In Contracts, a student who doesn't know there's a definition of promise in R2K 2 by memory, or relies on some version of Google, to Scott's point, is going to spend valuable minutes shuffling while others are objecting, arguing, responding, etc. immediately. Same as to the definition of a partnership or Delaware General Corporation Law §§141(a) or 102(b)(7). Or the Howey rule or Rule 163 on gun-jumping under the '33 Act. I'd rather allow students the opportunity to open a book and write those rules out verbatim if they need to. (Despite my repeated in-class joke that I should be able to call a student out of a deep sleep at 2:00 am, ask "what is the rule for [promise] [partnership] [a security]?" and get an answer, just because it's so fundamental. So fill in: "a manifestation of an intention to be bound made so as to justify in another the understanding that a commitment has been made" or "two or more persons conducting a business for profit as co-owners" or "an investment of money in a common enterprise with a reasonable expectation of profits to be derived from the efforts of others.")

I suppose the equivalent in a med school exam would be spotting the symptoms that indicate one of those conditions, but allowing access to materials once the student has spotted the issue.

But.... (1) does requiring that intense memorization put the knowledge into long-term memory? I know that, after 44 year of practice and teaching, there are things that will trigger odd memories in subjects I haven't looked at since law school (e.g., criminal procedure). (2) The med boards in the bit are standardized, as is the bar exam. Not sure there is any alternative but to leave the details to memory.

Posted by: Jeff Lipshaw | Nov 15, 2023 3:41:03 PM

If there's no value in memorizing concepts, we might as well let anybody be a doctor since anybody can Google things. Sounds stupid, right? That's because there is a value in building up a mental library in your head that you can easily access, in that it allows you to think creatively and on your feet. Your ability to think complex thoughts on a subject increases greatly once you no longer need to Google the same basic concepts about said subject 100 times over. This is a skill that is unfortunately undervalued and dying in today's world.

Also, per the video's own logic, could med students not simply Google information on how the healthcare system works?

I still laughed though. My apologies for being a curmudgeon.

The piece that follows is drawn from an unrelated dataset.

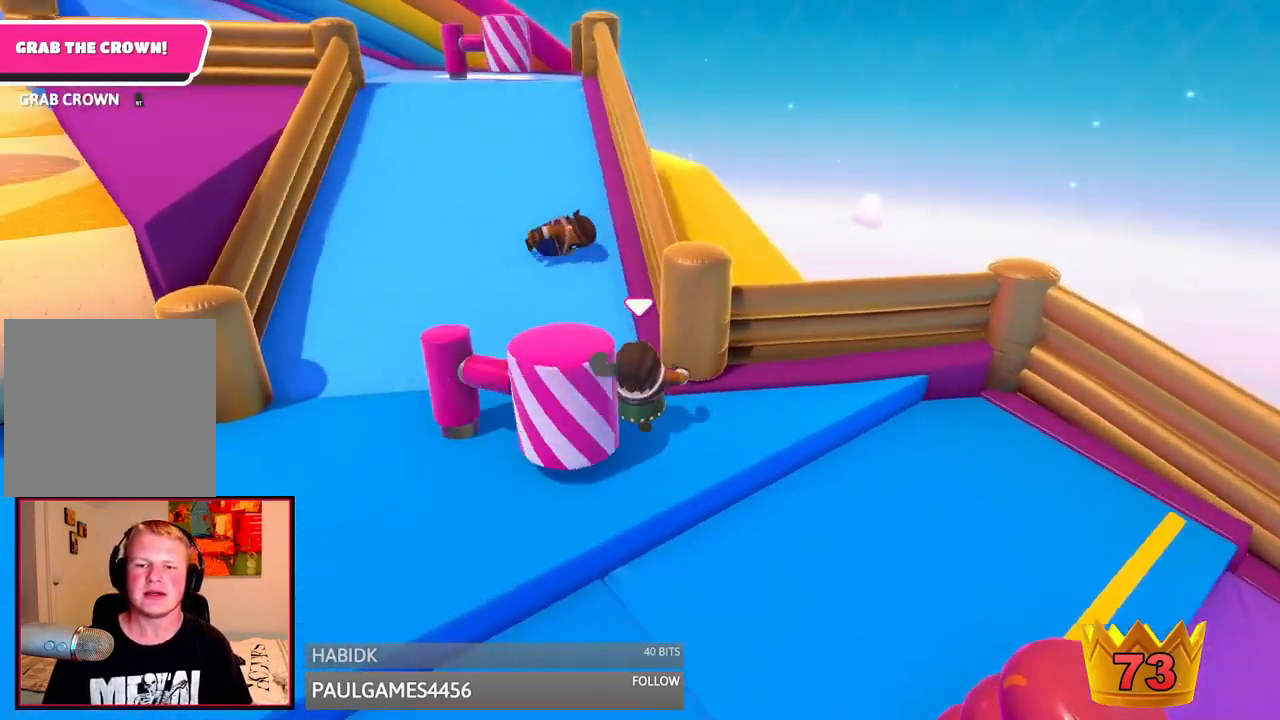
{"dt_ms": 500, "buttons": [], "left_stick": "up", "right_stick": "center", "events": [[167, "right_stick", "center"], [375, "right_stick", "right"], [500, "right_stick", "center"]]}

Posted by: AspiringLawProfessor | Nov 15, 2023 2:46:49 PM

Much of law involves research, allowing the lawyer the leisure of pulling out books (I date myself, but you get it). Much of the practice of law requires the ability to immediately act, whether to object, to argue, to respond to a question, to stand up or sit down. Having a working functional knowledge of law at one's fingertips is useful at worst, critical at best. That's why.